You’re probably less fit than you once were. That’s part of growing older, becoming a parent, life. But how far have your strength standards gone from your high school glory days? And, just how hard do you need to hit the kettlebells to get back into a reasonable shape.
To help you figure out where you stand and which weight-loss exercises or core-sculpting exercises you need to take on, we developed a test of everyday things you do and their gym equivalent. Dads of a certain age can remember the Presidential Fitness Test as a high school rite of passage; think of this as your next trial, just a few decades later and a few pounds heavier.
Sit and Reach
Gold star: You can retrieve all game pieces within two inches of your outstretched legs.
Certificate of completion: You can reach any pieces that are at your feet or closer.
Flexibility in your lower back and hamstring muscles is key to keeping you from injuring yourself while chasing a toddler around the house. How much mobility do you have in yours? In the national standardized version of this test, every inch you can reach beyond your toes from a straight-leg seated position earns you points. Here’s the dad twist: measure your ability to sit on the floor holding your child’s toys in one hand while trying to retrieve the checkers or game pieces tossed past your feet with the other arm.
Gold star: You can jump 2’ to 2.5’ higher than you can reach standing still.
Certificate of completion: You can jump a foot and a half higher than you can reach.

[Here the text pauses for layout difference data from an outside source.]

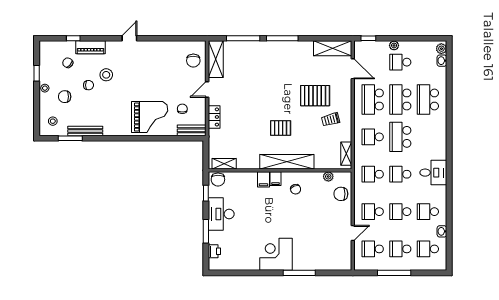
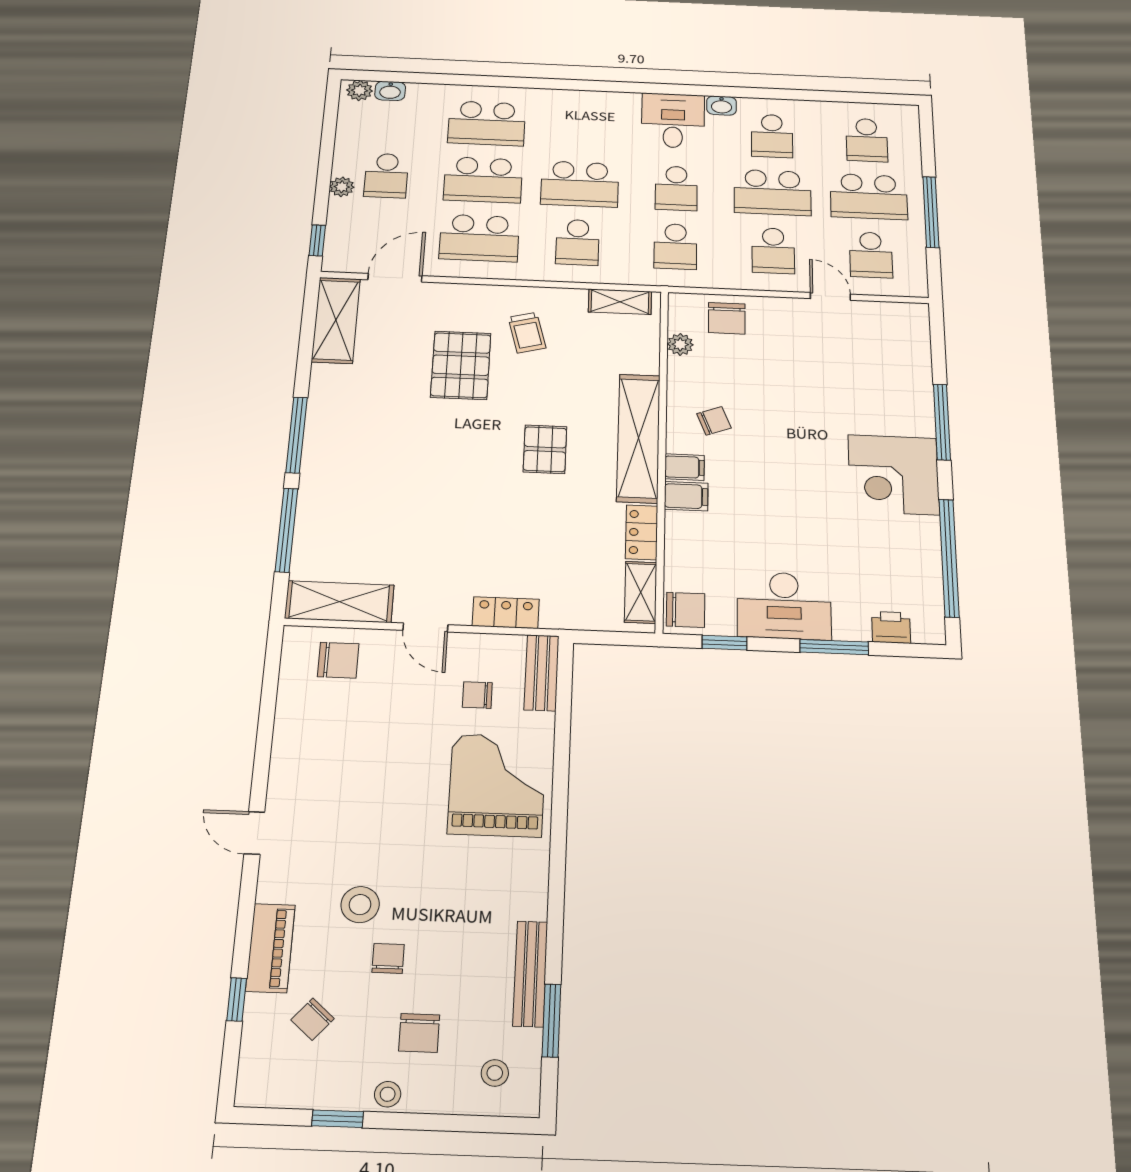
locker: (248, 164) -> (642, 532), added
school desk: (400, 212) -> (773, 192), width x1.85
washbasin: (442, 231) -> (722, 106), moved
school desk: (400, 249) -> (869, 197), width x1.85
window: (243, 273) -> (949, 558), added

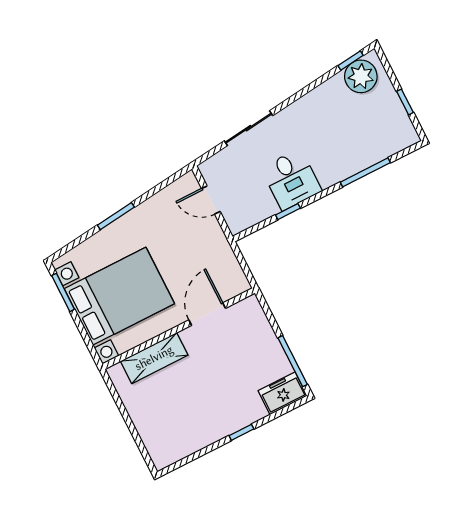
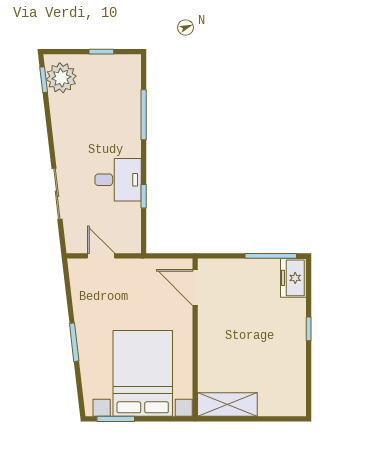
door: (211, 200) -> (101, 256), swing flipped
door: (207, 314) -> (195, 287), moved
shelving: (154, 358) -> (227, 404), moved, turned 90

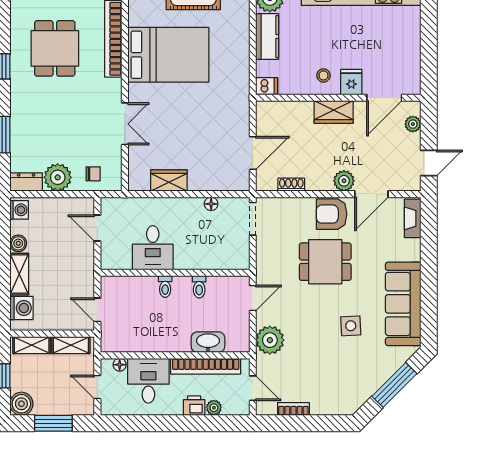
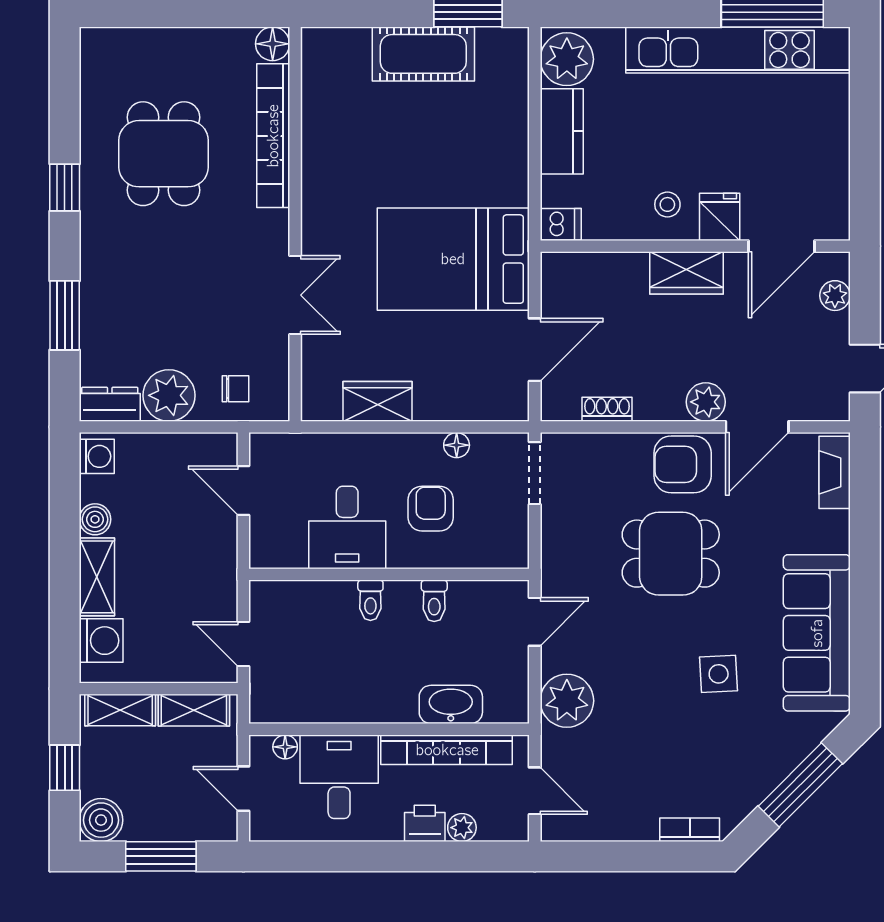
bed: (168, 55) -> (453, 259), moved, turned 180
armchair: (197, 238) -> (431, 509), added
bookcase: (293, 409) -> (690, 830), moved

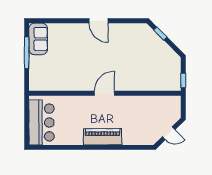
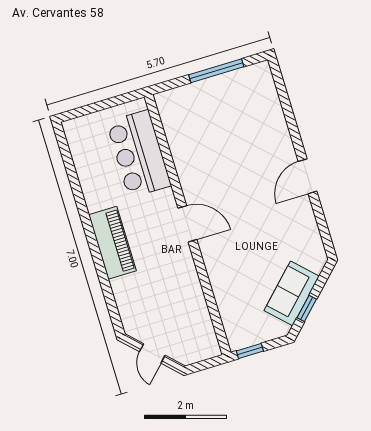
window: (160, 34) -> (307, 308), moved
sofa: (38, 39) -> (292, 293), moved, turned 135
bar counter: (42, 122) -> (139, 154), moved, turned 90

Vertical skills are an excellent test of mobility and leg strength. Start from a standing position. Holding a piece of chalk in your hand, reach that arm up straight against the wall, making a small chalk mark at the highest point you can reach. Now, from the same standing position, crouch down then jump as high as you can, again leaving a small chalk mark at the top of your jump. Use a tape measure to determine the distance between these two points.
Gold star: Anything greater than 7.5 feet.
Certificate of completion: 7.3 feet to 7.5 feet
Draw a start line with a piece of chalk. Stand on it. Swing both arms back, bend your knees, and leap forward with all your might. Mark where you land and measure the distance. Anything greater than 7.5 feet is ideal, but note: Even if you hit the gold standard, if your child’s railroad spans 7.4 feet in your living room, we still wouldn’t recommend trying to leap it.
Deadlift: 1 rep max
Gold star: >300 pounds
Certificate of completion: 275 to 300
The U.S. Army thinks your should be able lift a lot more than you weigh, and in truth, that crib and baby furniture you lugged into the nursery probably proves their point. But what you really want to know is: Next Christmas, when the family goes to that bitter cold tree farm and gets all excited to chop down their own blue spruce to decorate for the holidays, will you have the fortitude to lift it from the ground and carry it to the car? If this is a piece of cake for you, you get a gold star: Most 9-foot balsam firs cut in the wild weigh around 300 pounds.
Gold star: 35 or more in one minute
Certificate of completion: 25 to 35
You have exactly one minute while your child is distracted with his match cars to do as many push-ups as you can, before they start climbing on you. Go! The industry standard for super-fit guys 45 and under is to do one push-up every 1.5 seconds, meaning 45 in one minute, but 35 is still excellent.
Gold star: 50 feet or more
Certificate of completion: More than 40 feet
Take yourself and a basketball out to the driveway. From a standstill, hoist that pup over and behind your head with both arms, then heave it as far into the distance as you can manage. You can get all technical with a tape measure to see exactly how far it went, or you can take small baby steps from start to landing spot and figure each one is about a foot. Sure, it’s a test of arm and back strength. But it’s also a useful skill for, say, tossing diapers into the trash can without having to cross the room.
Gold star: 60 seconds
Certificate of completion: 30 seconds (also, incidentally, how long you’ll need to do this in a field sobriety test given by an angry police officer)
You probably think nothing of it these days, but a lot of what you do as a dad requires balance. Or at least, a lot of what you do would get easier if you had good balance. Carrying groceries while being pulled by the dog, while pushing your kid’s stroller and holding her bottle with your briefcase in the other hand: Your life is literally a juggling act. To see where you stack up on balance, stand straight, feet together, arms relaxed by your sides. Lift one foot off the ground and hold the position for as long as you can. Repeat on opposite foot.